Faculty and graduate students at DSU will work to target underrepresented populations in STEM education by providing and creating opportunities for students with disabilities. Dr. Jennifer Nash, Dr. Chris Olson, Rob Honomichl, and graduate students will work to develop fully-accessible STEM courses that can be completed by utilizing assistive software technology. To broaden the number of students who can benefit from assistive software technology, DSU will also create programs to educate current and future K-12 teachers on how to use various types of assistive software to help students with learning, mobility, and sensory disabilities.

Assistive software technology can be utilized by individuals with all types of disabilities. Students with cognitive or learning disabilities can benefit from software that highlights words as they are read from documents, electronic textbooks, and/or websites. Individuals who are unable to use a keyboard or mouse because of amputation, paralysis, stroke, or neurological disorders can control a computer and dictate text with voice recognition software. Those with visual impairments can use software that combines both screen reading and voice recognition software. Finally, software that captions audio and video can be used to provide accessible media to those who are deaf or have difficulty hearing.

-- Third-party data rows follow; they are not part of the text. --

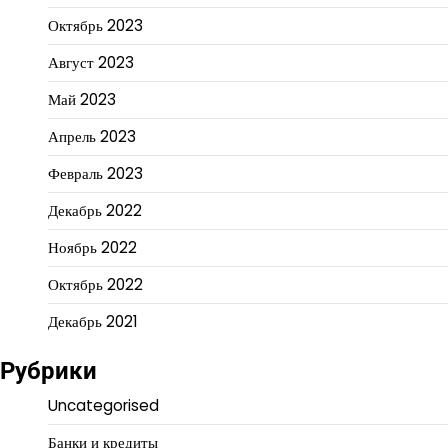
Октябрь 2023
Август 2023
Май 2023
Апрель 2023
Февраль 2023
Декабрь 2022
Ноябрь 2022
Октябрь 2022
Декабрь 2021
Рубрики
Uncategorised
Банки и кредиты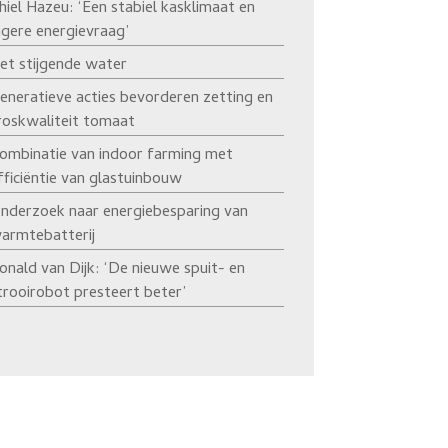
hiel Hazeu: ‘Een stabiel kasklimaat en
agere energievraag’
et stijgende water
eneratieve acties bevorderen zetting en
roskwaliteit tomaat
ombinatie van indoor farming met
fficiëntie van glastuinbouw
nderzoek naar energiebesparing van
armtebatterij
onald van Dijk: ‘De nieuwe spuit- en
trooirobot presteert beter’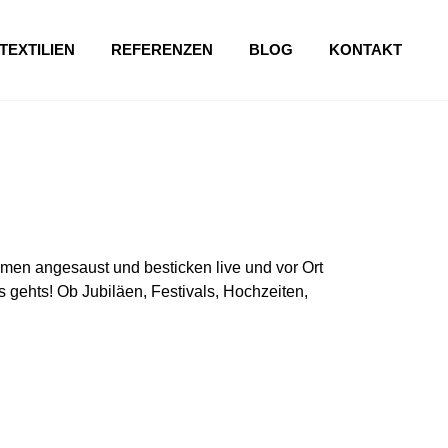
TEXTILIEN
REFERENZEN
BLOG
KONTAKT
en angesaust und besticken live und vor Ort
 gehts! Ob Jubiläen, Festivals, Hochzeiten,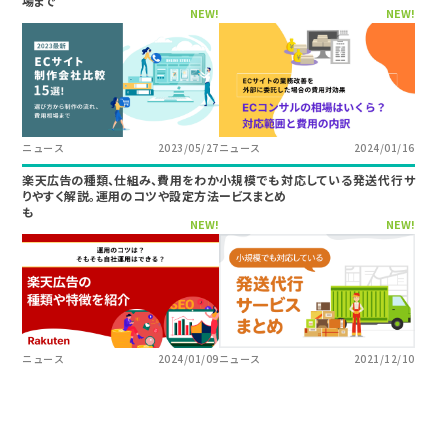
場まで
NEW!
NEW!
ニュース
2023/05/27
ニュース
2024/01/16
楽天広告の種類、仕組み、費用をわか
小規模でも対応している発送代行サ
りやすく解説。運用のコツや設定方法
ービスまとめ
も
NEW!
NEW!
ニュース
2024/01/09
ニュース
2021/12/10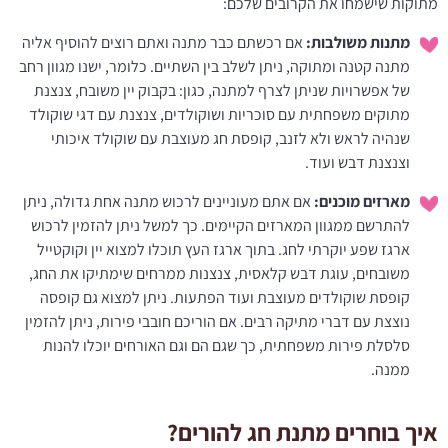
מתוקות שישמחו את הקרובים שלכם:
מתנות משולבות:
אם רכשתם כבר מתנה ואתם רוצים להוסיף אליה
מתנה קטנה ומתוקה, ניתן לשלב בין השתיים. כלומר, ישנו מגוון רחב
של אפשרויות שניתן לצרף למתנה, כגון: בקבוק יין משובח, צנצנת
מתוקים משפחתית עם סוכריות ושוקולדים, צנצנת עם דגי שוקולד
שנהיה לראש ולא לזנב, קופסת חג מעוצבת עם שוקולד איכותי
וצנצנת דבש ועוד.
מארזים מוכנים:
אם אתם מעוניינים לרכוש מתנה אחת גדולה, ניתן
להתרשם ממגוון המארזים הקיימים. כך למשל ניתן להזמין לרכוש
ארגז שפע יוקרתי לחג. בתוך ארגז העץ תוכלו למצוא יין וקוקטייל
משובחים, עוגת דבש קלאסית, צנצנות ממרחים שימתיקו את החג,
קופסת שוקולדים מעוצבת ועוד הפתעות. ניתן למצוא גם קופסה
נוצצת עם דברי מתיקה רבים. אם הוריכם חובבי פירות, ניתן להזמין
סלסלת פירות משפחתית, כך שגם הם וגם האורחים יוכלו להנות
ממנה.
איך בוחרים מתנת חג להורים?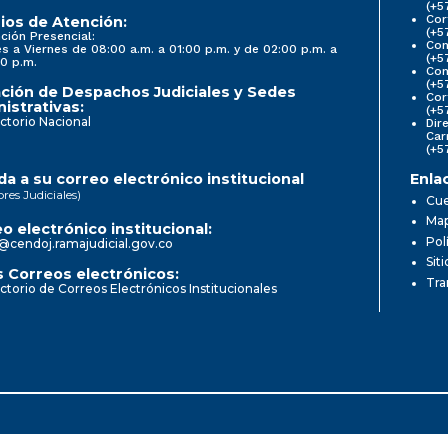
(+5
Cor
ios de Atención:
(+5
ción Presencial:
Con
s a Viernes de 08:00 a.m. a 01:00 p.m. y de 02:00 p.m. a
(+5
0 p.m.
Com
(+5
ción de Despachos Judiciales y Sedes
Cor
istrativas:
(+5
ctorio Nacional
Dir
Car
(+5
a a su correo electrónico institucional
Enla
ores Judiciales)
Cue
Map
o electrónico institucional:
Pol
@cendoj.ramajudicial.gov.co
Sit
 Correos electrónicos:
Tra
ctorio de Correos Electrónicos Institucionales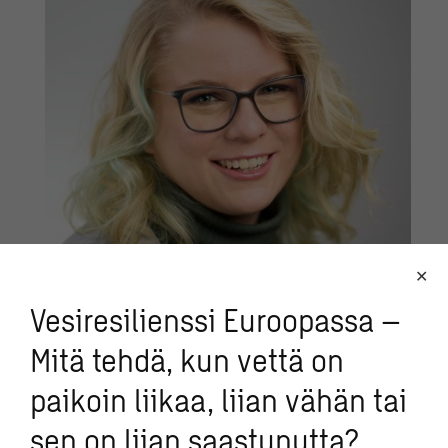
Vesiresilienssi Euroopassa –
Mitä tehdä, kun vettä on
Tiina Varhee
paikoin liikaa, liian vähän tai
PR- ja mediasuhteet
sen on liian saastunutta?
040 723 1231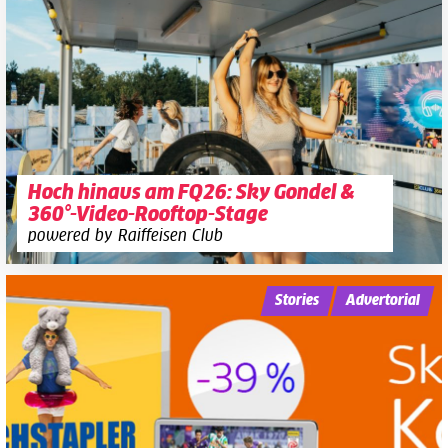
Hoch hinaus am FQ26: Sky Gondel &
360°-Video-Rooftop-Stage
powered by Raiffeisen Club
Stories
Advertorial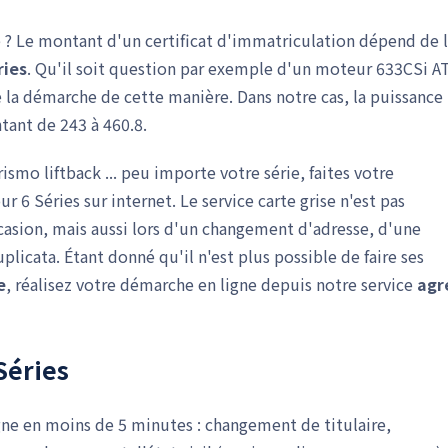
e ? Le montant d'un certificat d'immatriculation dépend de 
ries
. Qu'il soit question par exemple d'un moteur 633CSi A
 la démarche de cette manière. Dans notre cas, la puissance
ntant de 243 à 460.8.
smo liftback ... peu importe votre série, faites votre
r 6 Séries sur internet. Le service carte grise n'est pas
casion, mais aussi lors d'un changement d'adresse, d'une
plicata. Étant donné qu'il n'est plus possible de faire ses
e
, réalisez votre démarche en ligne depuis notre service
agr
Séries
gne en moins de 5 minutes : changement de titulaire,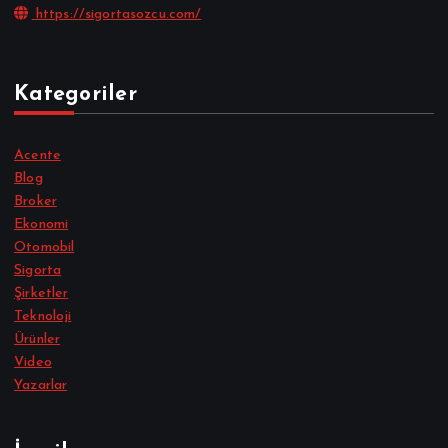
https://sigortasozcu.com/
Kategoriler
Acente
Blog
Broker
Ekonomi
Otomobil
Sigorta
Şirketler
Teknoloji
Ürünler
Video
Yazarlar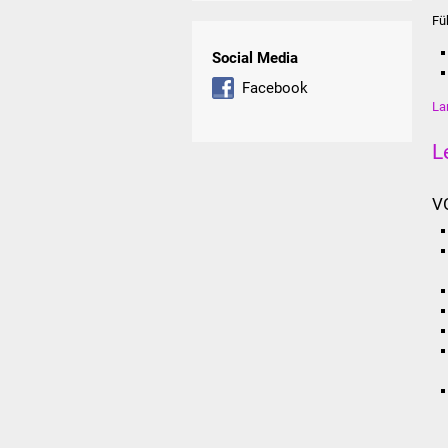
Fü
Social Media
Facebook
La
L
V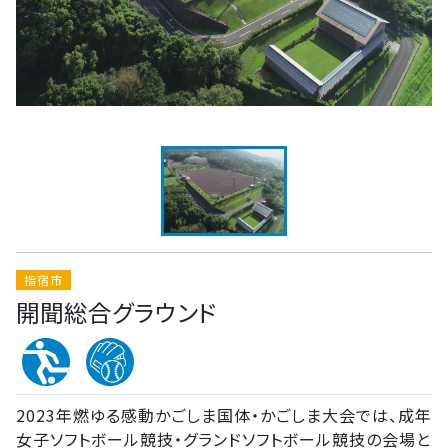
指宿市
開聞総合グラウンド
2023年燃ゆる感動かごしま国体・かごしま大会では、成年
女子ソフトボール競技・グランドソフトボール競技の会場と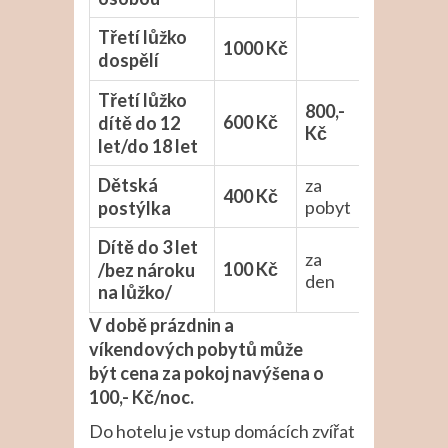
Třetí lůžko
1000 Kč
dospělí
Třetí lůžko
800,-
600 Kč
dítě do 12
Kč
let/do 18 let
Dětská
za
400 Kč
pobyt
postýlka
Dítě do 3 let
za
100 Kč
/bez nároku
den
na lůžko/
V době prázdnin a
víkendových pobytů může
být cena za pokoj navýšena o
100,- Kč/noc.
Do hotelu je vstup domácích zvířat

The desire to increase educational opportunities for students with disabilities arose as a result of the Barrier Free Learning Committee at Dakota State University. The Barrier Free Learning Committee (BFLC) at DSU began meeting in 2008. The purpose of the committee is to facilitate the pursuit of the most current information and methods with regard to streamlining pedagogical and technological methodologies, devices, delivery systems, and environments which might otherwise prove an impediment to students, faculty, and staff with disabilities. The committee is comprised of faculty from all colleges in the university, a librarian, the Director of Extended Programs, the web strategist, instructional designer, a physical plant manager, and the ADA coordinator.  Two of the members have disabilities; one is blind and another is a quadriplegic.